Saturday, 23 de November de 2024 ISSN 1519-7670 - Ano 24 - nº 1315

Meia hora, meia realidade, meio jornalismo

Conta-se que, quando Orson Welles chegava a um país que desconhecia, comprava os principais jornais e ia direto para o noticiário policial. Dizia que assim entenderia melhor onde estava pisando. Se Orson Welles desembarcasse no Rio de Janeiro e comprasse o tabloide Meia Hora, não se sabe o que compreenderia dos títulos que mesclam informação, humor e uma dose suculenta de preconceito social, mas certamente recolheria um bom material para filmes de ficção.

O diário da empresa jornalística Ejesa, vinculada ao grupo editorial português Ongoing, vende 118 mil exemplares, em época de queda vertiginosa de circulação de impressos em todo o mundo. A tiragem é quatro vezes superior ao que foi até recentemente o principal jornal do grupo, O Dia. No início dos anos 1970, quando pertencia ao então governador do Estado da Guanabara, Chagas Freitas, O Dia ostentava a posição de diário de maior circulação do País, com tiragem de 300 mil exemplares.

Para desvendar o processo de edição do Meia Hora, o cineasta Angelo Defanti entrevistou a equipe de produção, os idealizadores, a filha do antigo proprietário e dois pesquisadores de Comunicação, os professores Muniz Sodré e Sylvia Moretzsohn. O resultado é o documentário Meia hora e as manchetes que viram manchete, de 78 minutos, que seleciona as principais capas, com os títulos mais polêmicos e suscita o debate sobre os jornais populares e seus truques para conquistar o leitor.

Os depoimentos da dupla de editores Humberto Tziolas e Henrique de Freitas – ambos jornalistas com origem de classe média e formados pela Universidade Federal Fluminense – dão a entender uma certa naturalidade na escolha das manchetes espalhafatosas, como se a sátira estivesse contida no mundo cão retratado pelo jornal. Assim, a morte de um ladrão, traficante ou estuprador ganharia contornos de alívio para a sociedade. Exaltam-se indiretamente os atos de extermínio no combate ao crime, mas apenas nos casos restritos a comunidades pobres. Em 2008, a declaração do comandante de batalhão de que a PM seria “o melhor inseticida social” inspirou a seguinte manchete: “Bopecida, O Inseticida da Polícia – Terrível contra os marginais”. Ao lado o desenho de um frasco com a sigla SBPM. Era como se a Polícia Militar assumisse o papel de dedetizar as favelas e livrá-las de vermes e insetos. Nenhuma palavra de questionamento à ação policial na execução sumária de suspeitos. Parecem ressuscitar a famosa frase dos tempos do Esquadrão da Morte, segundo a qual “bandido bom é bandido morto”.

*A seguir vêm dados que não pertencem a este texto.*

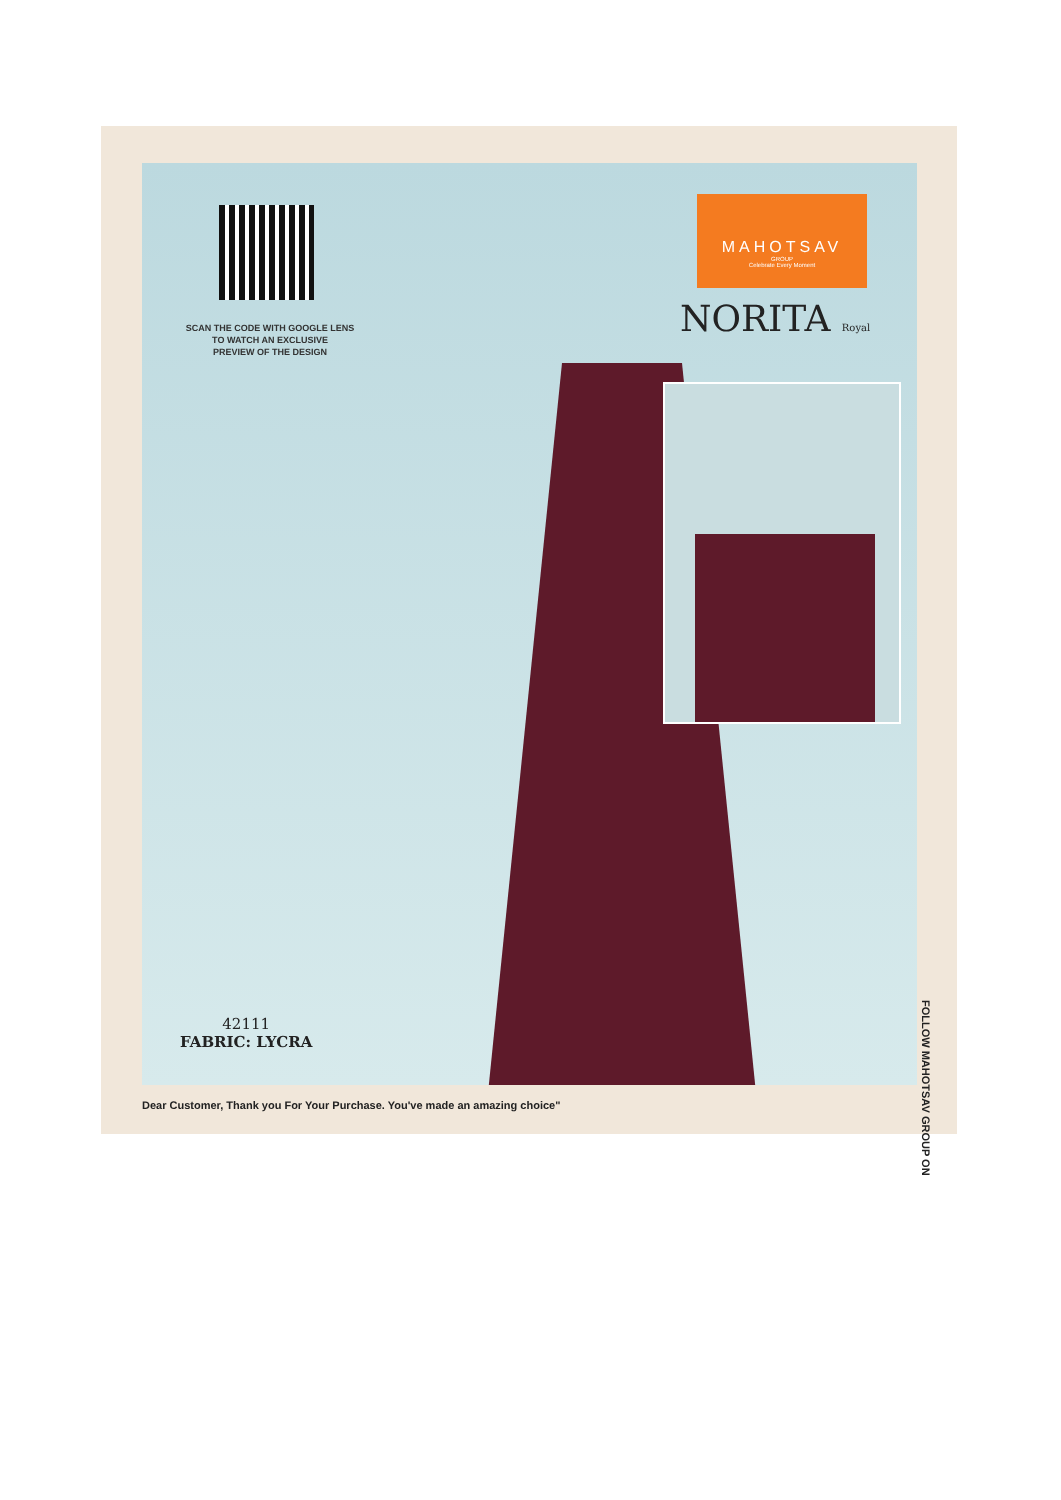SCAN THE CODE WITH GOOGLE LENS
TO WATCH AN EXCLUSIVE
PREVIEW OF THE DESIGN
MAHOTSAV
GROUP
Celebrate Every Moment
NORITA Royal
42111
FABRIC: LYCRA
FOLLOW MAHOTSAV GROUP ON
Dear Customer, Thank you For Your Purchase. You've made an amazing choice"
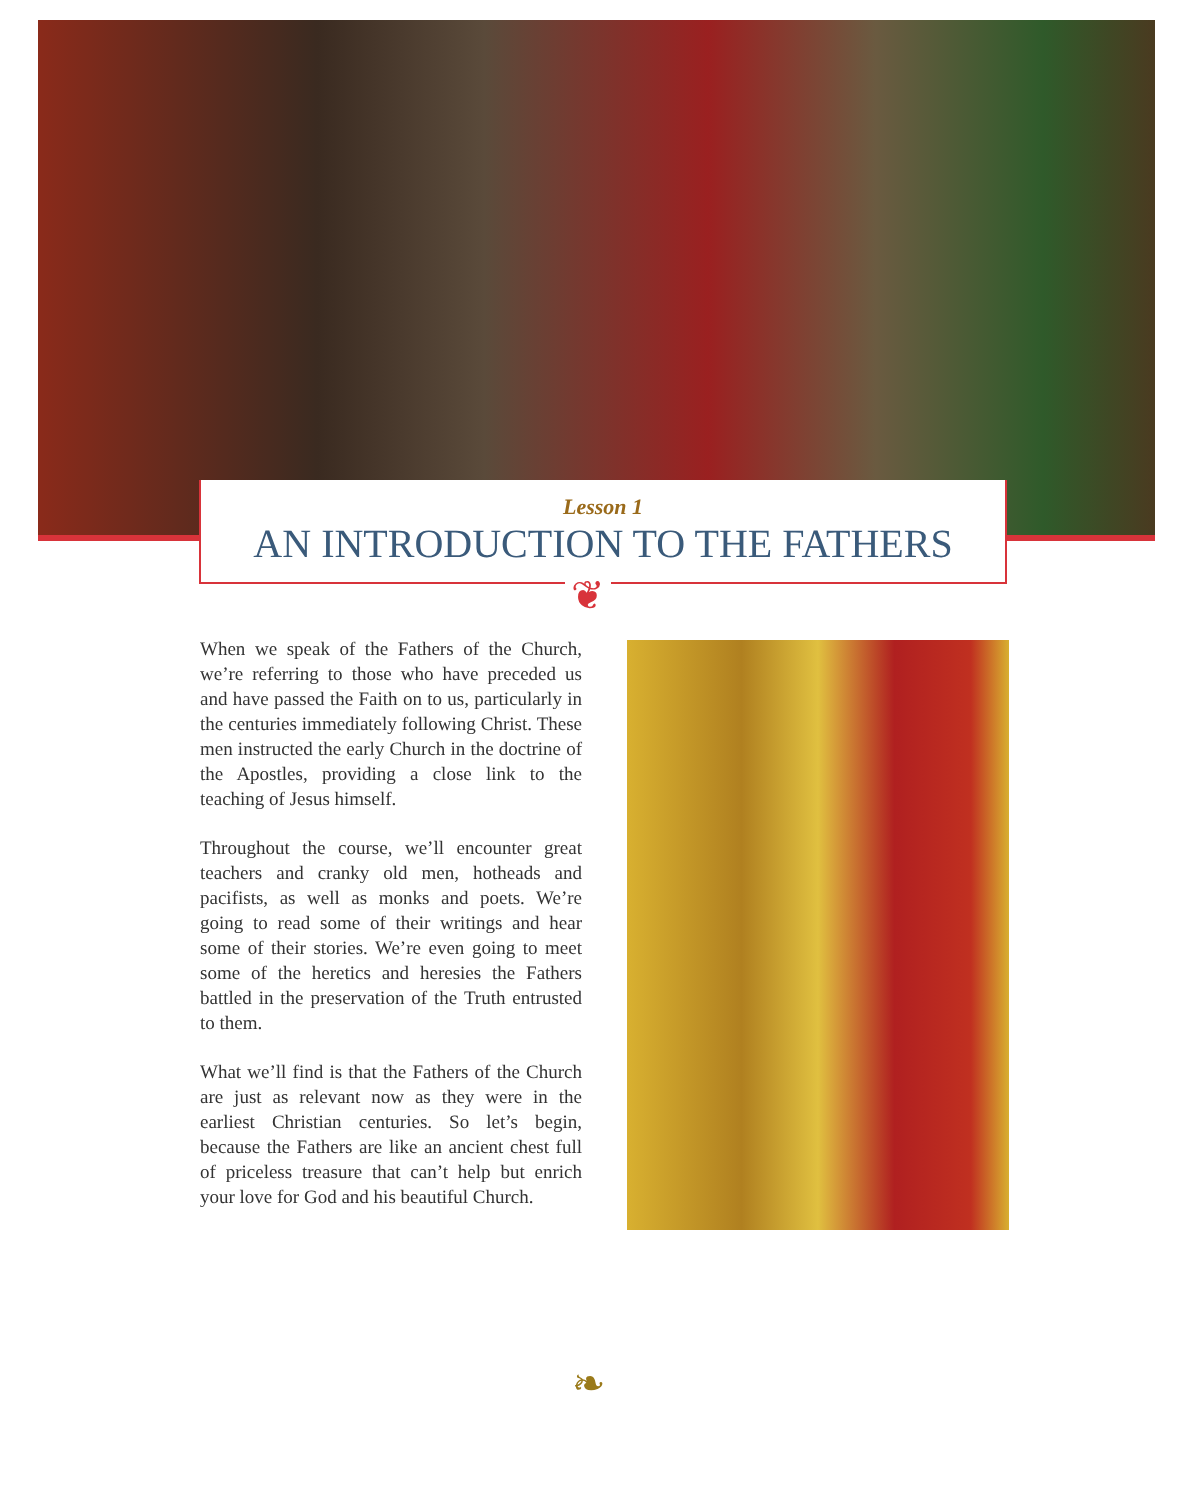Lesson 1
AN INTRODUCTION TO THE FATHERS
❦
When we speak of the Fathers of the Church, we’re referring to those who have preceded us and have passed the Faith on to us, particularly in the centuries immediately following Christ. These men instructed the early Church in the doctrine of the Apostles, providing a close link to the teaching of Jesus himself.
Throughout the course, we’ll encounter great teachers and cranky old men, hotheads and pacifists, as well as monks and poets. We’re going to read some of their writings and hear some of their stories. We’re even going to meet some of the heretics and heresies the Fathers battled in the preservation of the Truth entrusted to them.
What we’ll find is that the Fathers of the Church are just as relevant now as they were in the earliest Christian centuries. So let’s begin, because the Fathers are like an ancient chest full of priceless treasure that can’t help but enrich your love for God and his beautiful Church.
❧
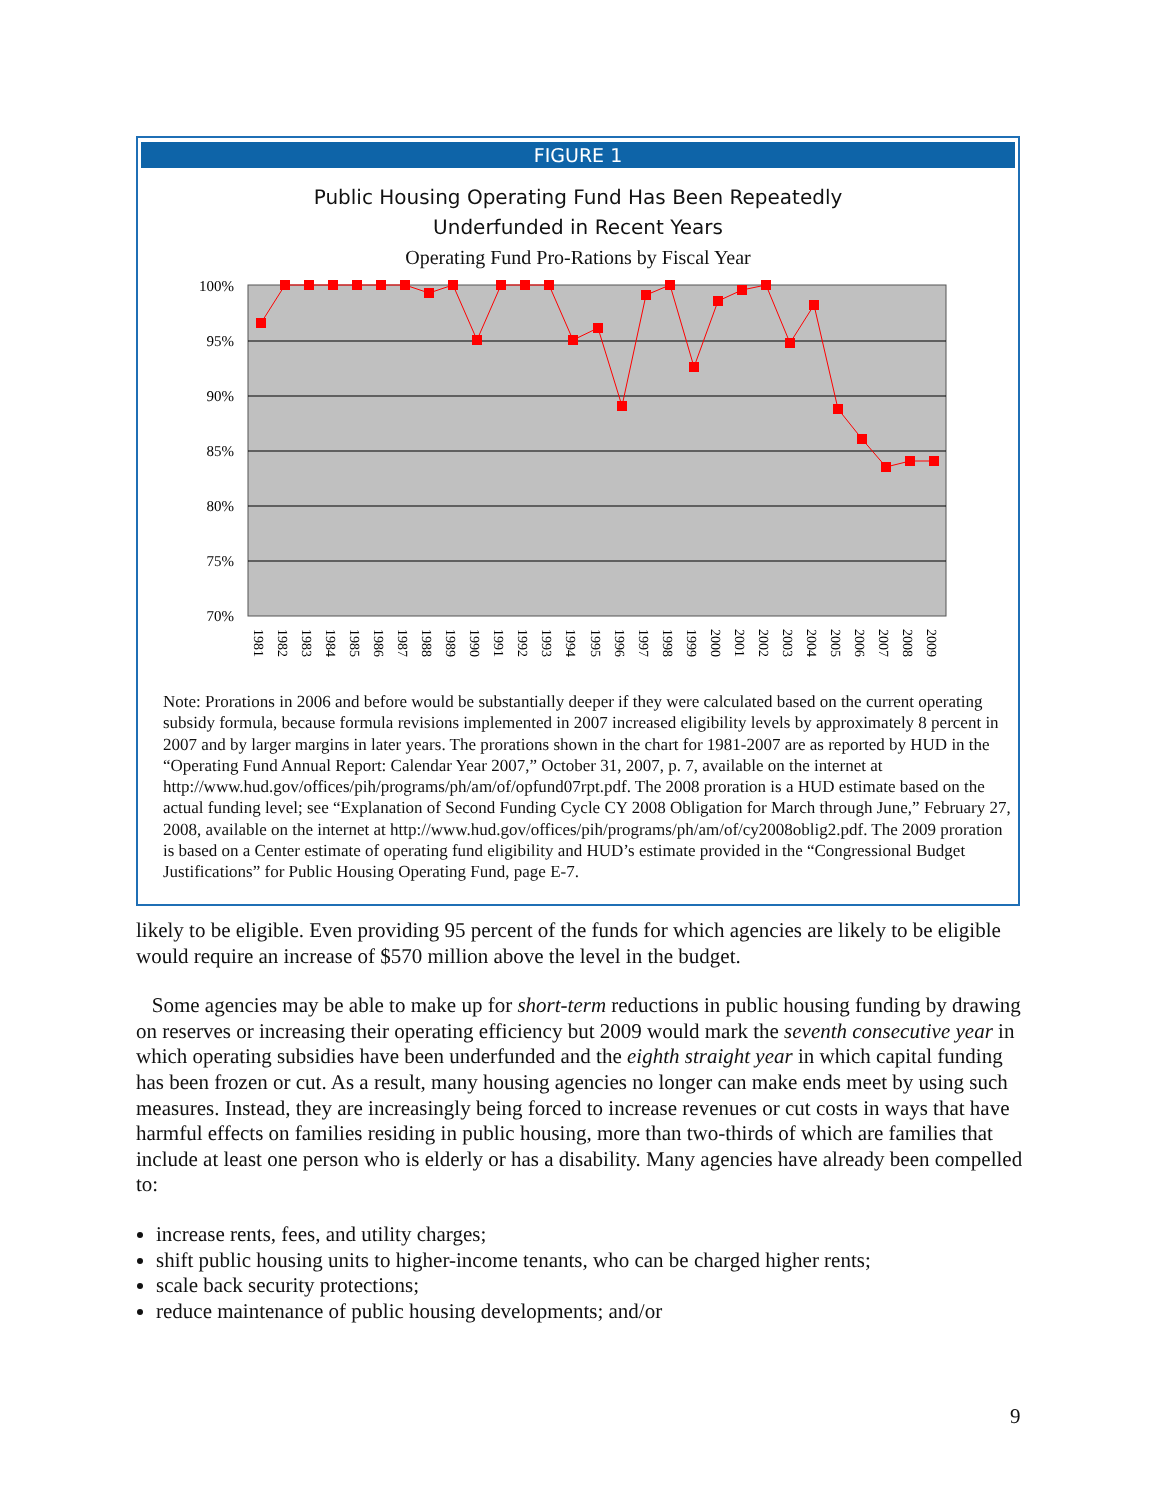FIGURE 1
Public Housing Operating Fund Has Been Repeatedly
Underfunded in Recent Years
Operating Fund Pro-Rations by Fiscal Year
100%
95%
90%
85%
80%
75%
70%
1981
1982
1983
1984
1985
1986
1987
1988
1989
1990
1991
1992
1993
1994
1995
1996
1997
1998
1999
2000
2001
2002
2003
2004
2005
2006
2007
2008
2009
Note: Prorations in 2006 and before would be substantially deeper if they were calculated based on the current operating subsidy formula, because formula revisions implemented in 2007 increased eligibility levels by approximately 8 percent in 2007 and by larger margins in later years. The prorations shown in the chart for 1981-2007 are as reported by HUD in the “Operating Fund Annual Report: Calendar Year 2007,” October 31, 2007, p. 7, available on the internet at http://www.hud.gov/offices/pih/programs/ph/am/of/opfund07rpt.pdf. The 2008 proration is a HUD estimate based on the actual funding level; see “Explanation of Second Funding Cycle CY 2008 Obligation for March through June,” February 27, 2008, available on the internet at http://www.hud.gov/offices/pih/programs/ph/am/of/cy2008oblig2.pdf. The 2009 proration is based on a Center estimate of operating fund eligibility and HUD’s estimate provided in the “Congressional Budget Justifications” for Public Housing Operating Fund, page E-7.
likely to be eligible. Even providing 95 percent of the funds for which agencies are likely to be eligible would require an increase of $570 million above the level in the budget.
Some agencies may be able to make up for short-term reductions in public housing funding by drawing on reserves or increasing their operating efficiency but 2009 would mark the seventh consecutive year in which operating subsidies have been underfunded and the eighth straight year in which capital funding has been frozen or cut. As a result, many housing agencies no longer can make ends meet by using such measures. Instead, they are increasingly being forced to increase revenues or cut costs in ways that have harmful effects on families residing in public housing, more than two-thirds of which are families that include at least one person who is elderly or has a disability. Many agencies have already been compelled to:
increase rents, fees, and utility charges;
shift public housing units to higher-income tenants, who can be charged higher rents;
scale back security protections;
reduce maintenance of public housing developments; and/or
9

Por outro lado, há que se reconhecer que este espírito armado não se restringe à ação policial, mas está presente no imaginário social em muitas comunidades. A ausência do Estado dá margem à presença das milícias e dos “vingadores”, que já elegeram prefeitos na Baixada Fluminense, deputados e vereadores na Zona Oeste.

O chamado crime do colarinho branco, os casos de corrupção de políticos e empresários, estes não merecem espaço no jornal popular. É como se existissem dois cenários do crime organizado, mas o Meia Hora só falasse do cotidiano próximo ao leitor. Implicitamente, fica a ideia de que a corrupção em grandes proporções faz parte de um universo inalcançável e, portanto, pouco relevante. O duplo sentido, o trocadilho e o deboche são aplicáveis apenas aos pobres. Mas os editores também estabelecem limites na hora de brincar com a morte. No dia seguinte a uma chacina na Baixada, a capa do jornal manda um recado: “Desculpe, leitor, hoje não tem piada”.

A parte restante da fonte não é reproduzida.